The only thing I disagree with here is your pitting identity as existential necessity against economic and political identity. For me, it is part of our existential fate, as I argued in the chapter on the “Kinds of Kinds,” that we are economic and political beings and can’t escape the existential necessity of living in a society and polity which for its—our—civic purposes partly (but only partly) defines who we are. I call it an existential necessity because it transcends any one particular form of economy or polity. It is emphatically not just true of capitalist society. Political and social identity are and will be necessarily aspects of any form of organized society, tribal, feudal, socialist, national or international. The division of labor exists in every kind of society; the social roles that a society makes possible may be, and have been, radically different over time. Full membership in any society may be defined differently for different kinds of societies, but will always necessitate some set of civic identities for the allocation of benefits and duties. Identity before identity as self-definition meant precisely but only our civic identities.

I also however want to distinguish what I have called “transcendental” identities as a special category, and special danger, of our existential need for identities. We all need orienting belief systems, and for many of us, these seem to have to be grounded in absolutes to have binding power on us. That is what has historically made our political and religious identities so dangerous to others. To the extent we see them as absolute, we denigrate the identities of others. “Transcendent identities” are the most slippery category of the existential need for identities like sex, gender, ethnicity, civic, and labor because they can be seen as the source of all the other identities, with all the hierarchical and exclusionary implications “transcendence” carries.

One last question, is there anything in the history of identity that has surprised you?

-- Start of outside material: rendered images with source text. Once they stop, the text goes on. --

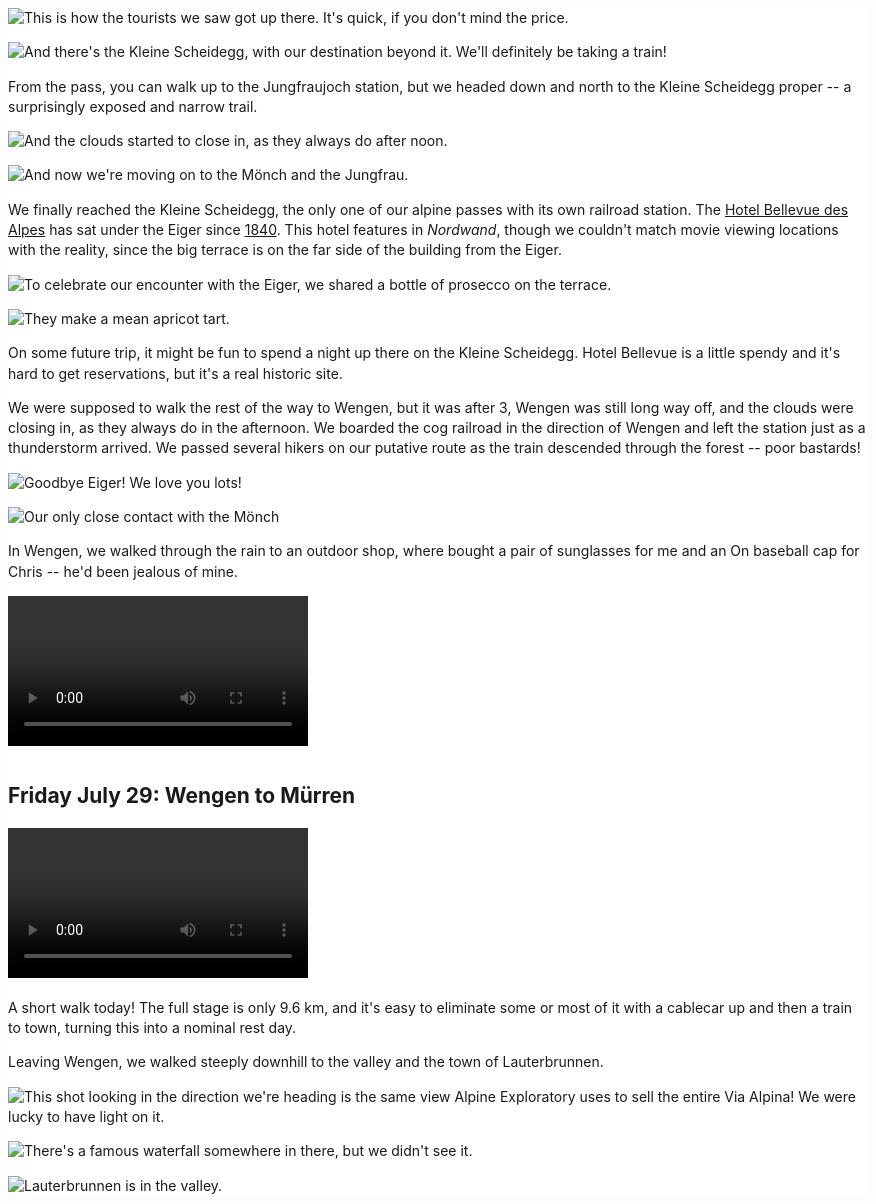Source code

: ![This is how the tourists we saw got up there. It's quick, if you don't mind the price.](images/Eiger_cablecar_IMG_7544.jpg)

![And there's the Kleine Scheidegg, with our destination beyond it. We'll definitely be taking a train!](images/Kleine_Scheidegg_IMG_7538.jpg)

From the pass, you can walk up to the Jungfraujoch station, but we headed down and north to the Kleine Scheidegg proper -- a surprisingly exposed and narrow trail.

![And the clouds started to close in, as they always do after noon.](images/Eiger_disappearing_IMG_7549.jpg)

![And now we're moving on to the Mönch and the Jungfrau.](images/Monch_JF_IMG_7571.jpg)

We finally reached the Kleine Scheidegg, the only one of our alpine passes with its own railroad station. The [Hotel Bellevue des Alpes](https://www.scheidegg-hotels.ch/index_e.php) has sat under the Eiger since [1840](https://swiss-historic-hotels.ch/en/hotels/hotel-bellevue-des-alpes). This hotel features in *Nordwand*, though we couldn't match movie viewing locations with the reality, since the big terrace is on the far side of the building from the Eiger.

![To celebrate our encounter with the Eiger, we shared a bottle of prosecco on the terrace.](images/Hotel_bellevue_terrace_IMG_7588.jpg)

![They make a mean apricot tart.](images/Hotel_bellevue_apricot_tart_IMG_7591.jpg)

On some future trip, it might be fun to spend a night up there on the Kleine Scheidegg. Hotel Bellevue is a little spendy and it's hard to get reservations, but it's a real historic site.

We were supposed to walk the rest of the way to Wengen, but it was after 3, Wengen was still long way off, and the clouds were closing in, as they always do in the afternoon. We boarded the cog railroad in the direction of Wengen and left the station just as a thunderstorm arrived. We passed several hikers on our putative route as the train descended through the forest -- poor bastards!

![Goodbye Eiger! We love you lots!](images/Eiger_goodbye_IMG_7600.jpg)

![Our only close contact with the Mönch](images/Monch_IMG_7604.jpg)

In Wengen, we walked through the rain to an outdoor shop, where bought a pair of sunglasses for me and an On baseball cap for Chris -- he'd been jealous of mine. 

![Mesmerizing mountain mist in Wengen](images/Wengen_mist_IMG_7610.mov)

## Friday July 29: Wengen to Mürren

![Morning in Wengen, and we've switched from the Eiger to the Jungfrau!](images/Wengen_mist_IMG_7610.mov)

A short walk today! The full stage is only 9.6 km, and it's easy to eliminate some or most of it with a cablecar up and then a train to town, turning this into a nominal rest day.

Leaving Wengen, we walked steeply downhill to the valley and the town of Lauterbrunnen. 

![This shot looking in the direction we're heading is the same view Alpine Exploratory uses to sell the entire Via Alpina! We were lucky to have light on it.](images/Wengen_descent_IMG_7628.jpg)

![There's a famous waterfall somewhere in there, but we didn't see it.](images/Wengen_valley_IMG_7633.jpg)

![Lauterbrunnen is in the valley.](images/Lauterbrunnen_IMG_7637.jpg)
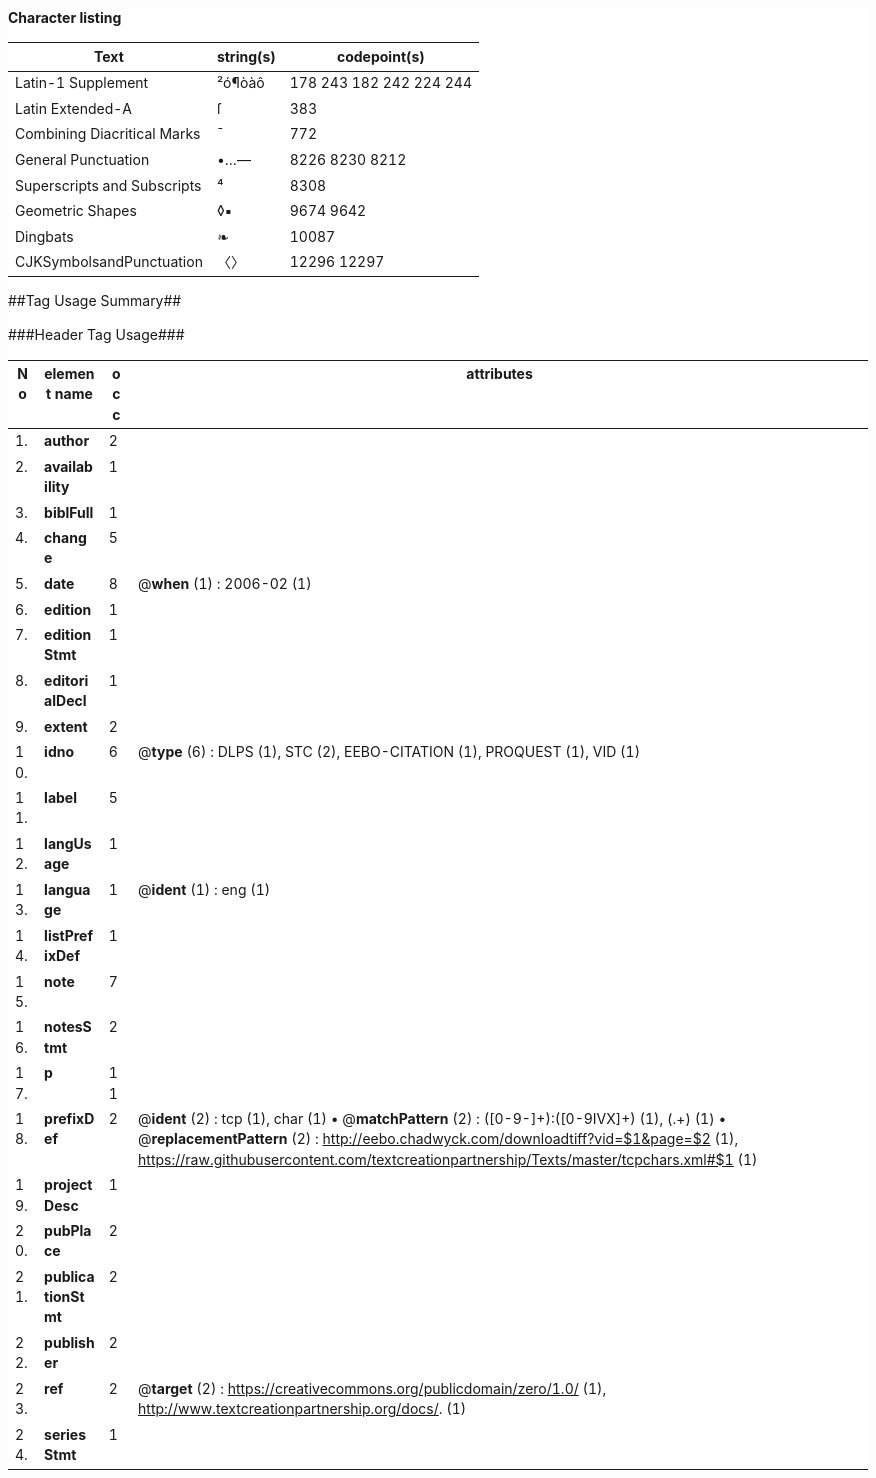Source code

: **Character listing**


|Text|string(s)|codepoint(s)|
|---|---|---|
|Latin-1 Supplement|²ó¶òàô|178 243 182 242 224 244|
|Latin Extended-A|ſ|383|
|Combining             Diacritical Marks|̄|772|
|General Punctuation|•…—|8226 8230 8212|
|Superscripts             and Subscripts|⁴|8308|
|Geometric Shapes|◊▪|9674 9642|
|Dingbats|❧|10087|
|CJKSymbolsandPunctuation|〈〉|12296 12297|

##Tag Usage Summary##

###Header Tag Usage###

|No|element name|occ|attributes|
|---|---|---|---|
|1.|__author__|2||
|2.|__availability__|1||
|3.|__biblFull__|1||
|4.|__change__|5||
|5.|__date__|8| @__when__ (1) : 2006-02 (1)|
|6.|__edition__|1||
|7.|__editionStmt__|1||
|8.|__editorialDecl__|1||
|9.|__extent__|2||
|10.|__idno__|6| @__type__ (6) : DLPS (1), STC (2), EEBO-CITATION (1), PROQUEST (1), VID (1)|
|11.|__label__|5||
|12.|__langUsage__|1||
|13.|__language__|1| @__ident__ (1) : eng (1)|
|14.|__listPrefixDef__|1||
|15.|__note__|7||
|16.|__notesStmt__|2||
|17.|__p__|11||
|18.|__prefixDef__|2| @__ident__ (2) : tcp (1), char (1)  •  @__matchPattern__ (2) : ([0-9\-]+):([0-9IVX]+) (1), (.+) (1)  •  @__replacementPattern__ (2) : http://eebo.chadwyck.com/downloadtiff?vid=$1&page=$2 (1), https://raw.githubusercontent.com/textcreationpartnership/Texts/master/tcpchars.xml#$1 (1)|
|19.|__projectDesc__|1||
|20.|__pubPlace__|2||
|21.|__publicationStmt__|2||
|22.|__publisher__|2||
|23.|__ref__|2| @__target__ (2) : https://creativecommons.org/publicdomain/zero/1.0/ (1), http://www.textcreationpartnership.org/docs/. (1)|
|24.|__seriesStmt__|1||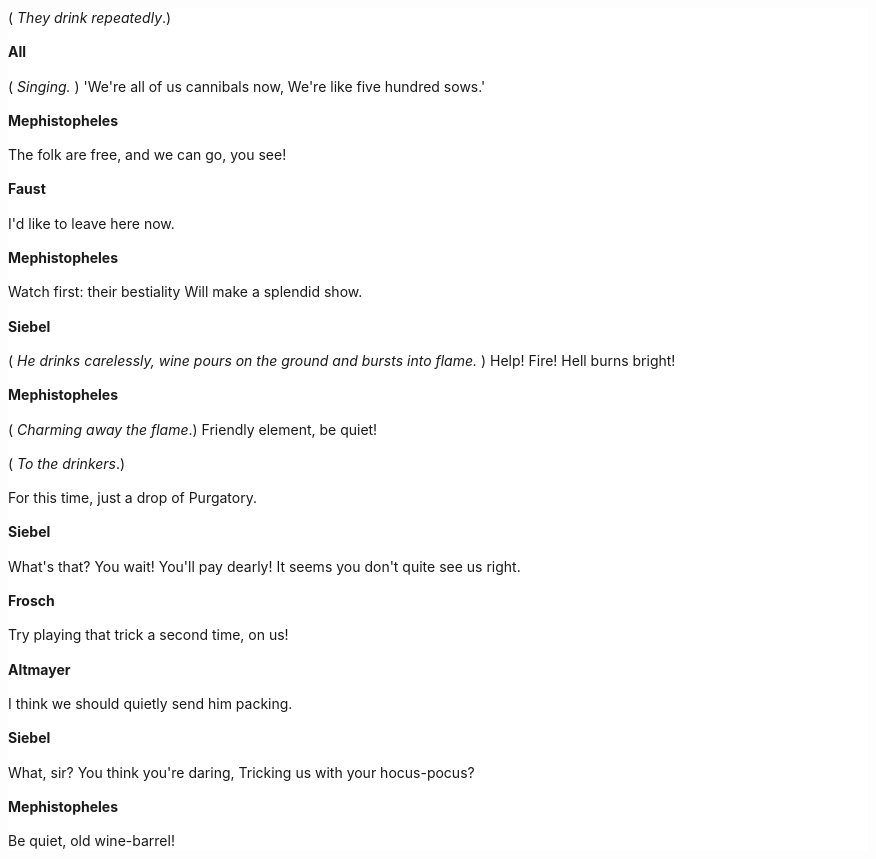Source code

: ( _They drink repeatedly_.)


**All**

( _Singing._ )
'We're all of us cannibals now,
We're like five hundred sows.'


**Mephistopheles**

The folk are free, and we can go, you see!


**Faust**

I'd like to leave here now.


**Mephistopheles**

Watch first: their bestiality
Will make a splendid show.


**Siebel**

( _He drinks carelessly, wine pours on the ground and bursts into flame._ )
Help! Fire! Hell burns bright!


**Mephistopheles**

( _Charming away the flame_.)
Friendly element, be quiet!

( _To the drinkers_.)

For this time, just a drop of Purgatory.


**Siebel**

What's that? You wait! You'll pay dearly!
It seems you don't quite see us right.


**Frosch**

Try playing that trick a second time, on us!


**Altmayer**

I think we should quietly send him packing.


**Siebel**

What, sir? You think you're daring,
Tricking us with your hocus-pocus?


**Mephistopheles**

Be quiet, old wine-barrel!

Yes, very much. I was amazed, for example, when I learned that identity had invaded as abstract and mathematical an area as economics, and surprised how important it was for other social scientists like anthropologists and sociologists. For another, while I was well acquainted with the controversy over identity politics, both domestically and internationally, I was somewhat surprised by the intensity of the controversy over the validity of the idea of identity itself. The idea that identity could also be an ethical category was new and intriguing.

In general I would say that I found most surprising the extent to which the category of identity had penetrated usage from the most popular spheres of culture to the most abstract and arcane fields of thought. In less than a century, a new concept had come to seem so indispensable that it seems we were never without it. Yet we were.